I won't give my zip code when I buy something in a store, either... if they want my data for marketing analysis, they can pay more for it, LOL.



But biometric data -- body bits -- is more "us" legally than our financial or shopping data, and protecting it has to be more of a priority. Because the right to privacy of our own bodies protects our medical rights, our right to control our bodies, our reproductive systems, our DNA -- the abuses are so intensely personal and can paralyze us on a level that is far more profound and fundamental than having what we buy tracked.



Now, controlling or tracking what we read becomes about our minds and thoughts and even, I guess, our souls. That is, I think, deeper than even our bodies.
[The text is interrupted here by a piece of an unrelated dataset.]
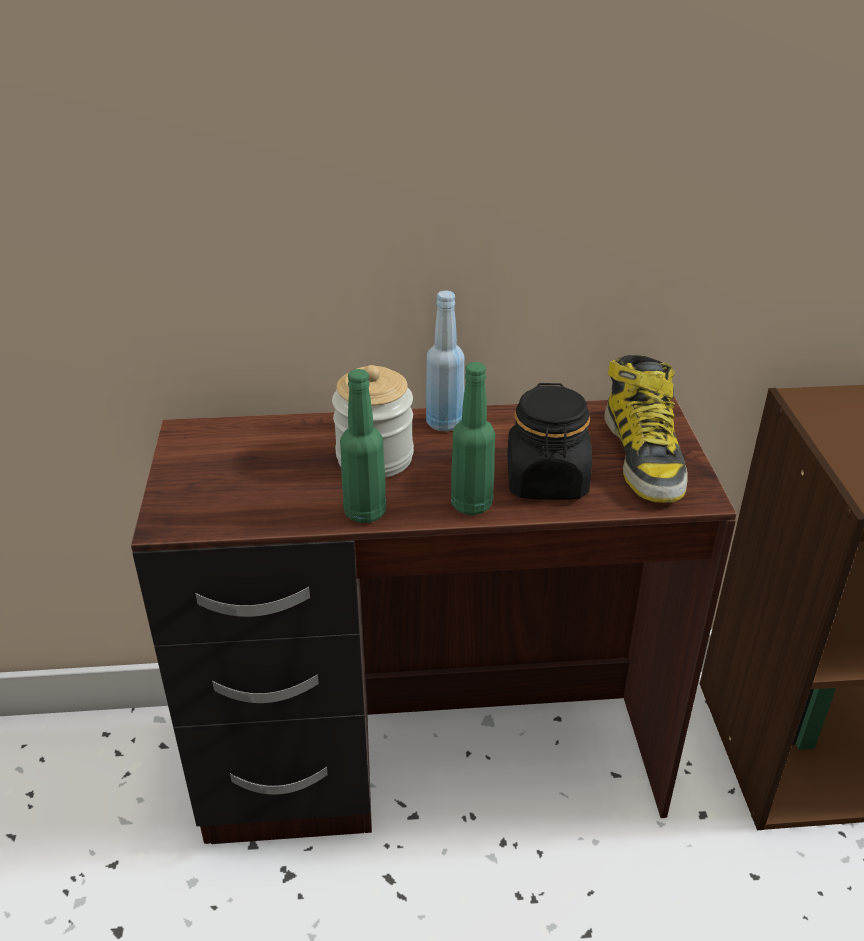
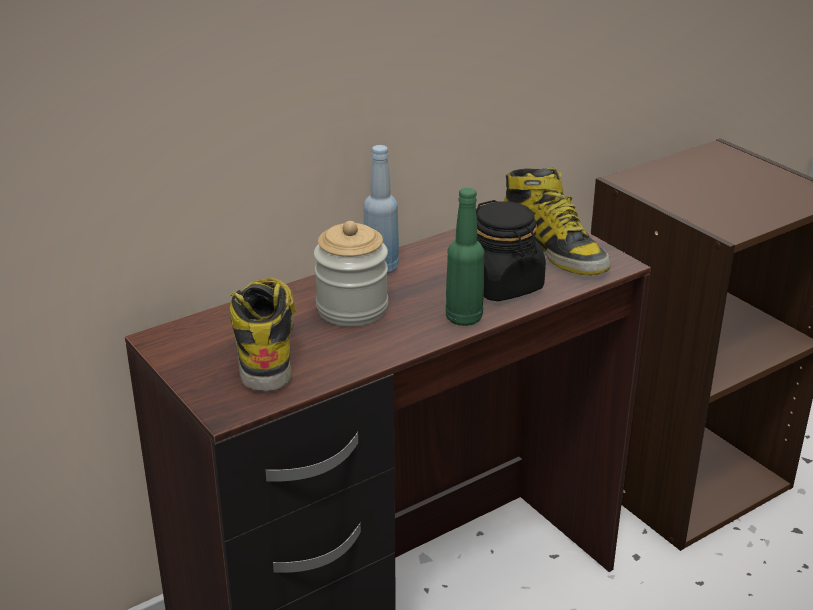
camera: 30 degrees left, 5 degrees down
green bottle [340,369,386,523] -> none
none -> boot [230,278,296,391]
But the fact that it's gotten to the point where we have to consider whether our government can FORCE US to turn over our piss and our blood and our DNA and our fingerprints in the absence of any reasonable cause, or that it should be allowed to become so ubiquitous a practice that it's almost impossible to get a job without surrendering those things, and then PRIORITIZE THAT with whether our innermost thoughts should be probed by a system of tracking what we read... I mean, seriously. Game over.
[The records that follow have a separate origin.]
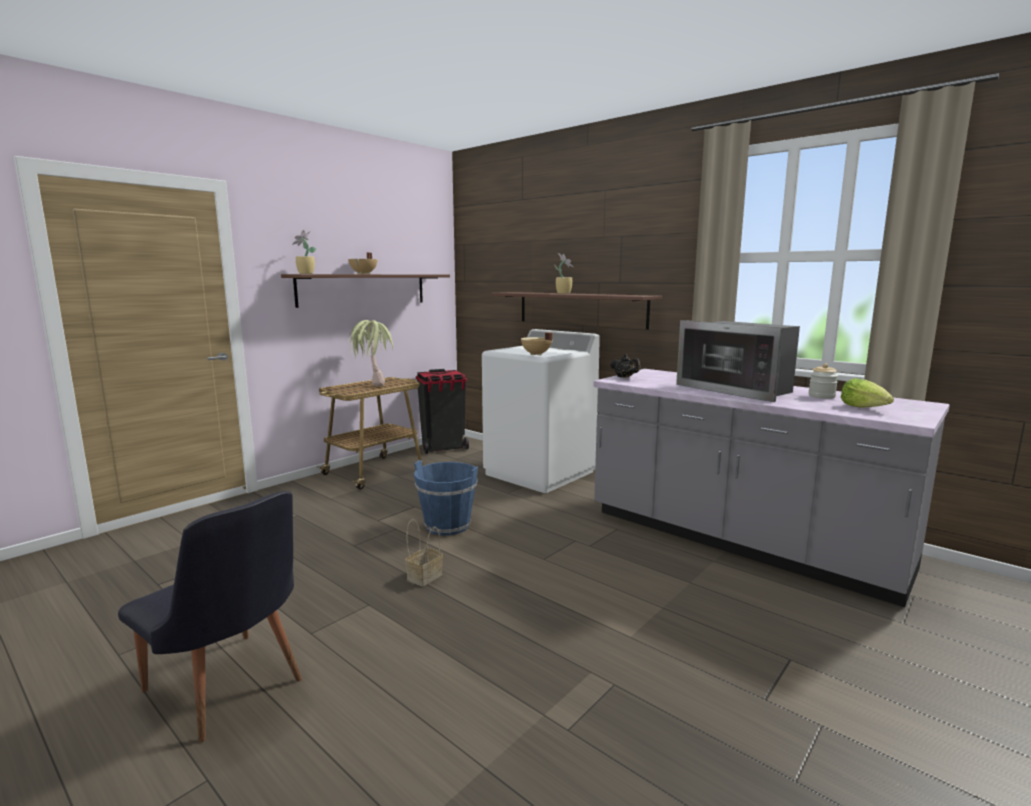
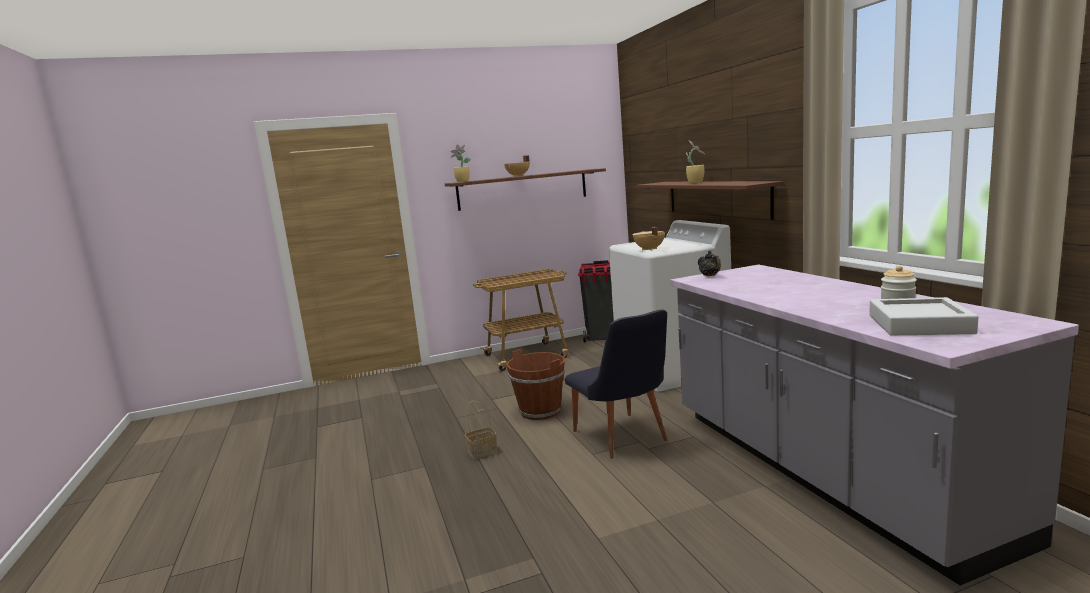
camera: 30 degrees right, 0 degrees up
black chair [118,491,302,742] -> black chair moved to [565,310,668,459]
potted plant [348,320,393,386] -> none
blue bucket [414,460,478,535] -> brown bucket [506,349,565,420]
microwave [676,320,800,402] -> none
lettuce [841,378,894,408] -> grey tray [869,297,978,335]

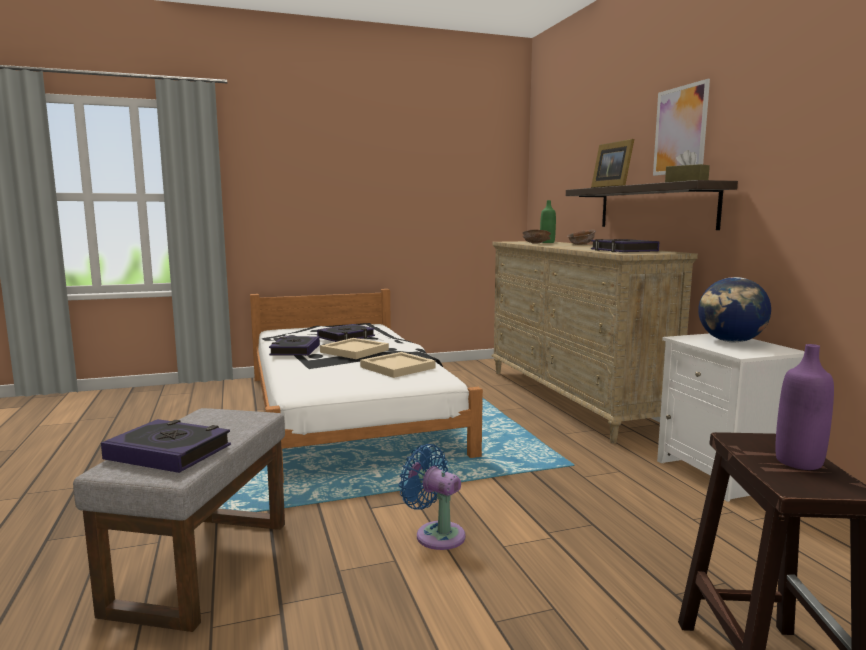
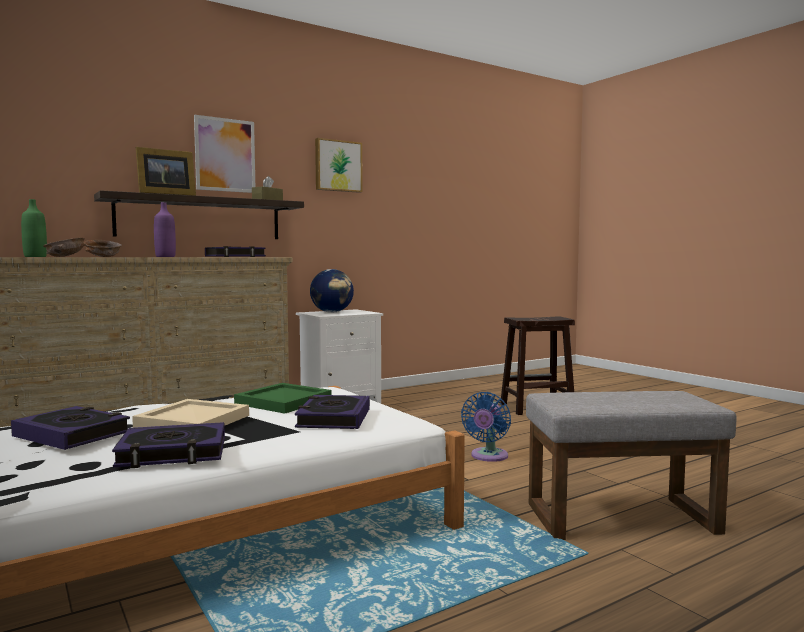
camera: 105 degrees left, 5 degrees down
book [101,419,231,473] -> book moved to [295,395,370,429]
beige tray [360,352,436,378] -> green tray [234,383,332,414]
purple bottle [775,344,834,470] -> purple bottle moved to [154,202,176,257]
none -> picture [315,138,363,193]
And maybe it is. I don't know. But I know that my piss is mine and my blood is mine and my fingerprints are mine, and if someone wants them, they need to go through due process of law.



And if shelters want volunteers, then they need to find another way to prevent abusers from infiltrating their ranks, one that doesn't abuse our freedoms nor make us feel like criminals.

ericka

finger printed? Wow.



Where I volunteer there is always a 'floating Juvie' who is doing community hours helping clean cages. They also pet and play with the dogs and cats. I have witnessed a 'calmness' which these troubled youth experience when they pet a cat.



Okay, back to the finger printing... who decides people with 'a record' can't help animals. Just this past week, our shelter unveiled a brand new building. Volunteers and all the regular animal advocates in our city came to the grand opening. We helped cut the ribbons and clapped as the parade of dogs walked by to their new kennels.



Guess what? The week before, local inmates were brought in to carry the heavy stuff to the new digs. They did it for many reasons, and you can bet one reason was because helping animals in ANY WAY a person can...feels good.



Last thing...then I can sleep soundly tonight: Most dog profilers do not have experience with the breed they bash. I challenge every one of the Pitbull haters out there to spend 30 minutes with a pit bull, one-on-one, hanging out, and throwing a tennis ball. Then comment.